Re: Go to the organ grinder..
"Direct marketing is specifically called out in the GDPR as a legitimate interest..."
No it isn't the only place is in recital 47. Although that states The
processing of personal data for direct marketing purposes may be regarded as carried out
for a legitimate interest. The key is the 'may' bit which has been discussed ad infinitum on various channels. The consensus is that this only applies if it would not have been possible to get explicit consent at that time and definitely does not apply to a second level recipient of that data.
The whole point of explicit consent was to allow the data subject to decide what their data could be used for.

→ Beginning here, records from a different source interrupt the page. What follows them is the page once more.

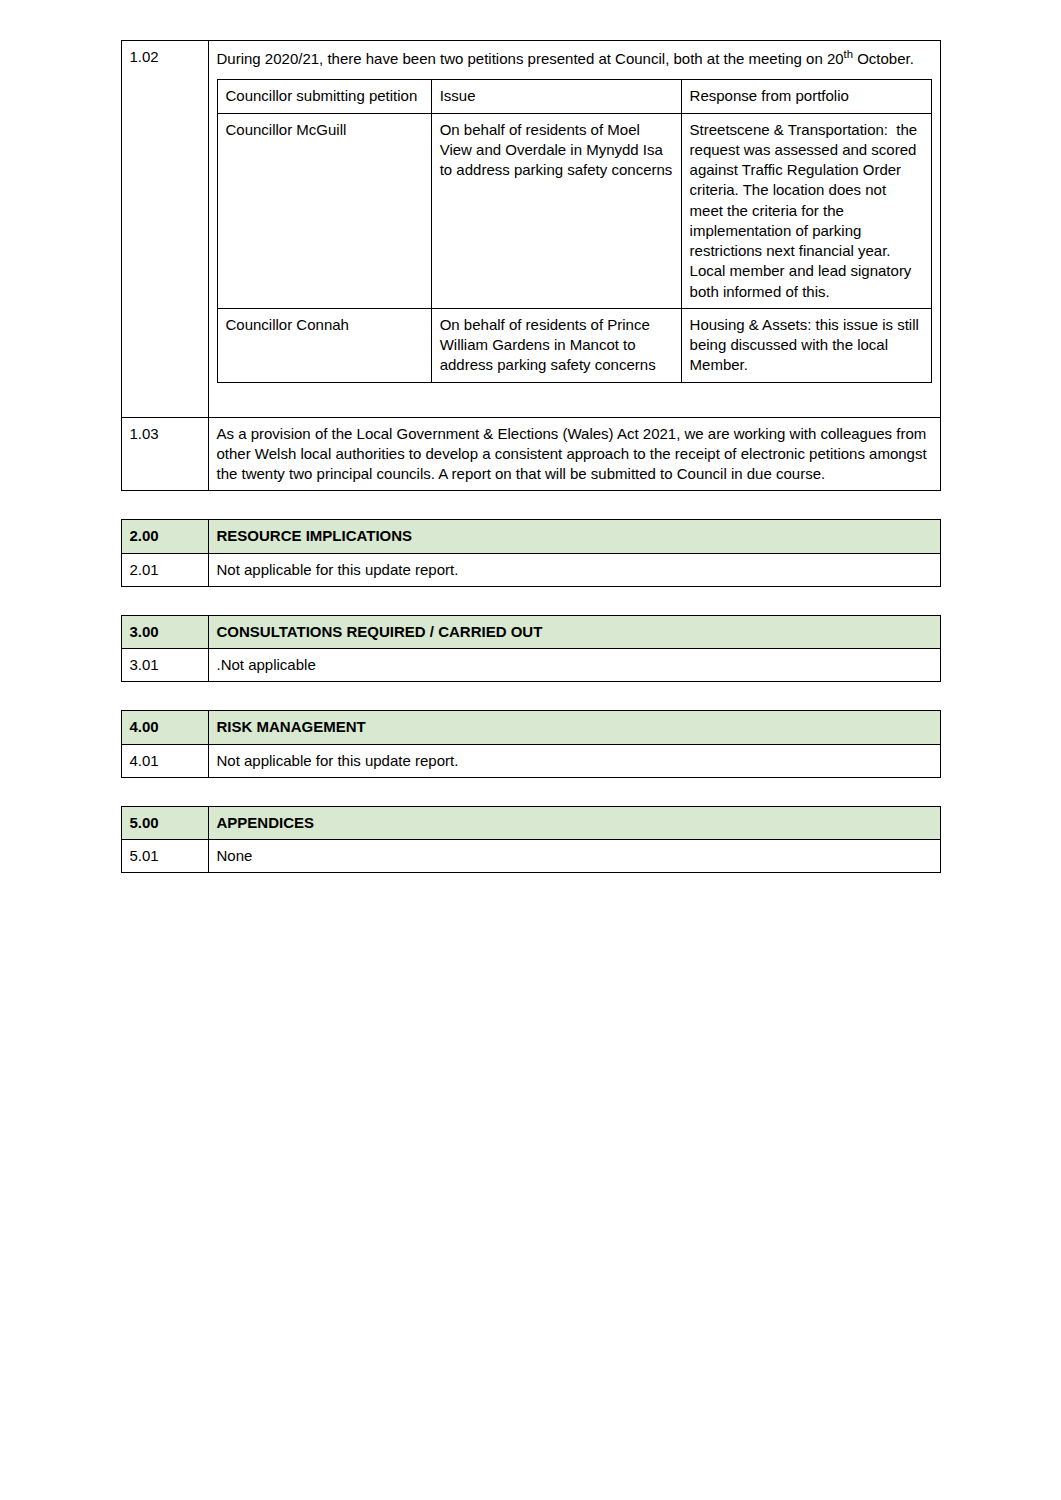| 1.02 | During 2020/21, there have been two petitions presented at Council, both at the meeting on 20 th October. / Councillor submitting petition / Issue / Response from portfolio / / Councillor McGuill / On behalf of residents of Moel View and Overdale in Mynydd Isa to address parking safety concerns / Streetscene & Transportation: the request was assessed and scored against Traffic Regulation Order criteria. The location does not meet the criteria for the implementation of parking restrictions next financial year. Local member and lead signatory both informed of this. / / Councillor Connah / On behalf of residents of Prince William Gardens in Mancot to address parking safety concerns / Housing & Assets: this issue is still being discussed with the local Member. / |
| 1.03 | As a provision of the Local Government & Elections (Wales) Act 2021, we are working with colleagues from other Welsh local authorities to develop a consistent approach to the receipt of electronic petitions amongst the twenty two principal councils. A report on that will be submitted to Council in due course. |
| 2.00 | RESOURCE IMPLICATIONS |
| 2.01 | Not applicable for this update report. |
| 3.00 | CONSULTATIONS REQUIRED / CARRIED OUT |
| 3.01 | .Not applicable |
| 4.00 | RISK MANAGEMENT |
| 4.01 | Not applicable for this update report. |
| 5.00 | APPENDICES |
| 5.01 | None |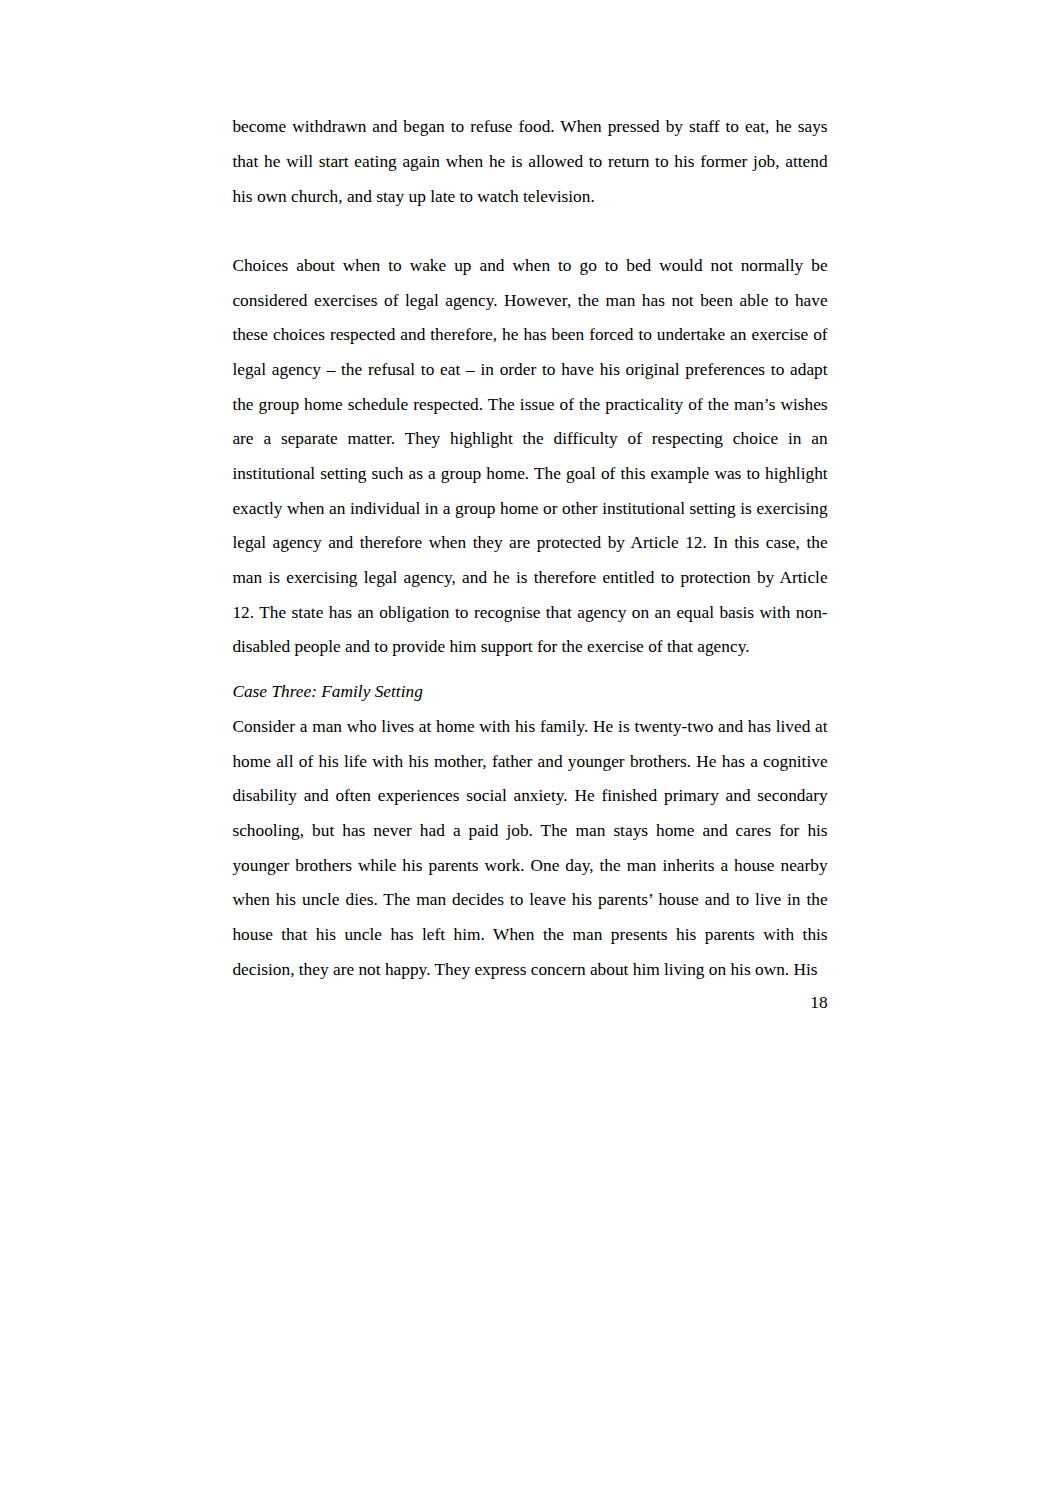become withdrawn and began to refuse food. When pressed by staff to eat, he says that he will start eating again when he is allowed to return to his former job, attend his own church, and stay up late to watch television.
Choices about when to wake up and when to go to bed would not normally be considered exercises of legal agency. However, the man has not been able to have these choices respected and therefore, he has been forced to undertake an exercise of legal agency – the refusal to eat – in order to have his original preferences to adapt the group home schedule respected. The issue of the practicality of the man’s wishes are a separate matter. They highlight the difficulty of respecting choice in an institutional setting such as a group home. The goal of this example was to highlight exactly when an individual in a group home or other institutional setting is exercising legal agency and therefore when they are protected by Article 12. In this case, the man is exercising legal agency, and he is therefore entitled to protection by Article 12. The state has an obligation to recognise that agency on an equal basis with non-disabled people and to provide him support for the exercise of that agency.
Case Three: Family Setting
Consider a man who lives at home with his family. He is twenty-two and has lived at home all of his life with his mother, father and younger brothers. He has a cognitive disability and often experiences social anxiety. He finished primary and secondary schooling, but has never had a paid job. The man stays home and cares for his younger brothers while his parents work. One day, the man inherits a house nearby when his uncle dies. The man decides to leave his parents’ house and to live in the house that his uncle has left him. When the man presents his parents with this decision, they are not happy. They express concern about him living on his own. His
18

If a company was allowed to override this just by saying it was in their interest then this would negate the need for explicit consent in nearly every case.
Quite a good break down of it is here: https://www.gdpreu.org/the-regulation/key-concepts/legitimate-interest/
Which states:
"Therefore, marketing and sales organizations would be ill advised to skip consent collection and instead rely on legitimate interests to justify, for example, tracking prospects’ online behavior based on site visits, email engagement, IP address location tracking, etc. to show behavioral ads or create sales lead scores.
For those insisting on the possibility of a blanket, categorical affirmative interpretation of this last sentence as absolving all direct marketers of the need to ever obtain consent, Recital 70 firms rejects this possibility:
(70) Where personal data are processed for the purposes of direct marketing, the data subject should have the right to object to such processing, including profiling to the extent that it is related to such direct marketing, whether with regard to initial or further processing, at any time and free of charge. That right should be explicitly brought to the attention of the data subject and presented clearly and separately from any other information.
It is therefore unambiguous that direct marketers must obtain consent as a rule, unless they are able to prove legitimate interest in particular cases where data subjects reasonably expect such data processing to take place, as per outlined in Recital 47."
Finally you mention the ePD but that is not the UK law. The UK law is PECR 2003 (latest amendment 2016)which was putting the ePD into UK law.
There is no grounds for you to apply for a financial service and end up having marketing sent to you from a third party company due to your inclusion on credit reference agency file without your explicit and unambiguous consent.